John Conklin has designed a versatile buff-colored unit set. There is a balconied building to the right, with a console-supported bust ornamenting one wall. To the rear stands a gateway and wall. In the center is a rectangular cistern, which, with the dropping from the grid of a canopy or crucifix, can be covered in a trice to become Juliet's bed or Friar Laurence's altar. A few chairs and round tables turn the building into a sidewalk cafe, with an organ-grinder on hand to increase authenticity.

The dominating image in the play's text is light--in all its manifestations. And Marc Weiss, outdoing himself, has obviously labored with love to provide a succession of beautifully lit scenes. Particularly charming are the flickering rows of multicolored candleglasses that grace the upstairs windows overlooking the Capulets' ball. To preserve the flavor of 19th-century Italy, Roland Gagnon has rounded up his bits of incidental music from the works of Verdi.

Romeo and Juliet is unique in Shakespeare's output for containing, in the Chorus' Prologue, the playwright's own view of the overall import of the sad outcome, which he attributes to evil destiny and the parents' feud. Romeo and Juliet themselves are not tragic figures in the classical sense. It is the parents who exhibit a "tragic flaw," and thus are made to suffer through the needless loss of their children.

While this is a play of love and violence, it is also a play about haste. Almost all the characters, young and old, behave impetuously without giving thought to the implications of their actions. Friar Laurence voices the lesson: "They stumble that run fast."

The work, along with Macbeth, is one of the two most swiftly moving in the whole canon; Shakespeare compressed the nine months of the original source into a mere five days. Kahn has generally kept things going at a good clip. The show has a playing time of exactly three hours. Kahn has cut less from the text than what we find in many productions. He includes the Chorus' opening prologue (with the final death-scene mimed behind), as well as the prologue to Act II.
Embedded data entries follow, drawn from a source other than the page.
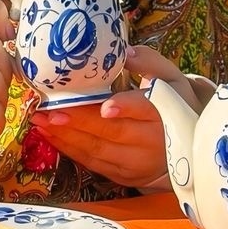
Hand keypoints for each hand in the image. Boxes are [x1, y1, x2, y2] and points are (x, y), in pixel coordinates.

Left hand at [29, 44, 204, 189]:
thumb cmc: (174, 104)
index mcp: (165, 112)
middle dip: (79, 122)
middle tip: (50, 111)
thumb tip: (125, 53)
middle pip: (113, 132)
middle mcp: (151, 141)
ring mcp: (135, 163)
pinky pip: (92, 163)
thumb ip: (150, 62)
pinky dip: (70, 150)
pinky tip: (52, 136)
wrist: (186, 148)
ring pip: (97, 150)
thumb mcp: (171, 78)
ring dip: (67, 137)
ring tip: (41, 122)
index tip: (105, 106)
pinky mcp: (122, 175)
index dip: (125, 108)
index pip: (145, 109)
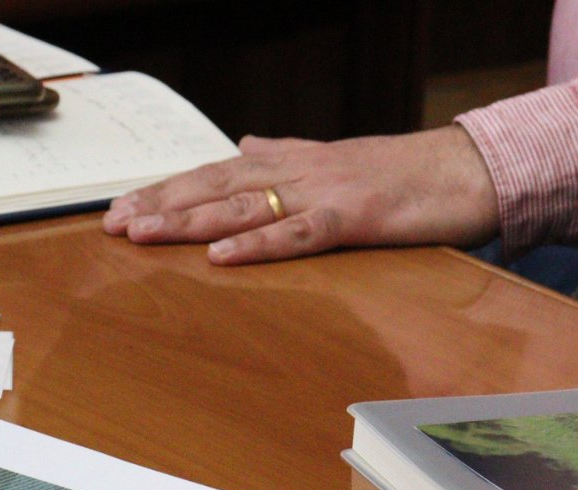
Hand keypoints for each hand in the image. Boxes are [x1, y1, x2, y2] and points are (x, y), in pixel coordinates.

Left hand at [102, 125, 499, 264]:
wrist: (465, 169)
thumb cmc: (399, 173)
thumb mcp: (330, 161)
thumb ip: (283, 154)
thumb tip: (244, 145)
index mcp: (288, 163)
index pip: (212, 176)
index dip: (166, 191)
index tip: (121, 207)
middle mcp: (295, 172)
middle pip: (214, 188)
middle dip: (160, 205)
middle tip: (112, 224)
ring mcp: (322, 193)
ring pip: (243, 207)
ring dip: (189, 222)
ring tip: (144, 234)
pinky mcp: (352, 218)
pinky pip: (297, 234)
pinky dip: (257, 245)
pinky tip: (220, 256)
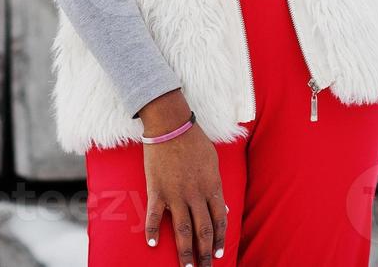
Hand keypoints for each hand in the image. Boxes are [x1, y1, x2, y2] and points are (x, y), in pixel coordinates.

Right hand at [138, 90, 227, 263]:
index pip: (220, 221)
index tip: (220, 255)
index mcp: (212, 187)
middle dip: (205, 254)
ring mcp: (176, 194)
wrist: (171, 124)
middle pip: (203, 231)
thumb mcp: (213, 162)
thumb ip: (217, 187)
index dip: (220, 240)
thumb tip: (224, 208)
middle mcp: (196, 194)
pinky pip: (155, 216)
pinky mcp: (157, 190)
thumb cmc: (194, 140)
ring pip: (183, 230)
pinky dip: (153, 231)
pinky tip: (152, 245)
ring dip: (185, 252)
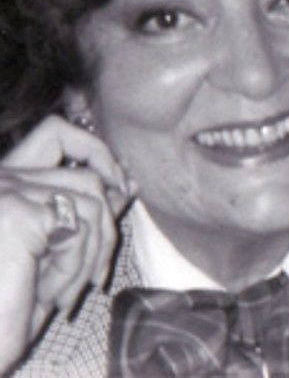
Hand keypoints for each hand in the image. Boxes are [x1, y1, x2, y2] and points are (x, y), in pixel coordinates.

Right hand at [0, 115, 132, 373]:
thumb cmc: (10, 307)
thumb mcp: (55, 254)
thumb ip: (84, 215)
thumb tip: (126, 185)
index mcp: (7, 181)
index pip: (56, 133)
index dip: (95, 151)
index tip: (119, 184)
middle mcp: (3, 177)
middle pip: (86, 173)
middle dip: (109, 221)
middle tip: (102, 265)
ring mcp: (7, 190)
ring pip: (91, 200)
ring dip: (92, 254)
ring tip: (69, 293)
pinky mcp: (17, 214)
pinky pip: (79, 228)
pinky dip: (77, 265)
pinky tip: (53, 295)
Shakespeare failed to carry through as he did in Henry V, where the Chorus frames all five acts. And since the prologues in Romeo are both formal sonnets, Kahn has compensated by fleshing out the scheme through having the Chorus speak Sonnets 116 and 55 later on, as further commentary on the play. At other times, the strawhatted, bespectacled Chorus (the reliable Philip Kerr) wanders in and out, or leans against a column reading a newspaper--a silent observer of Verona life. A felicitous solution.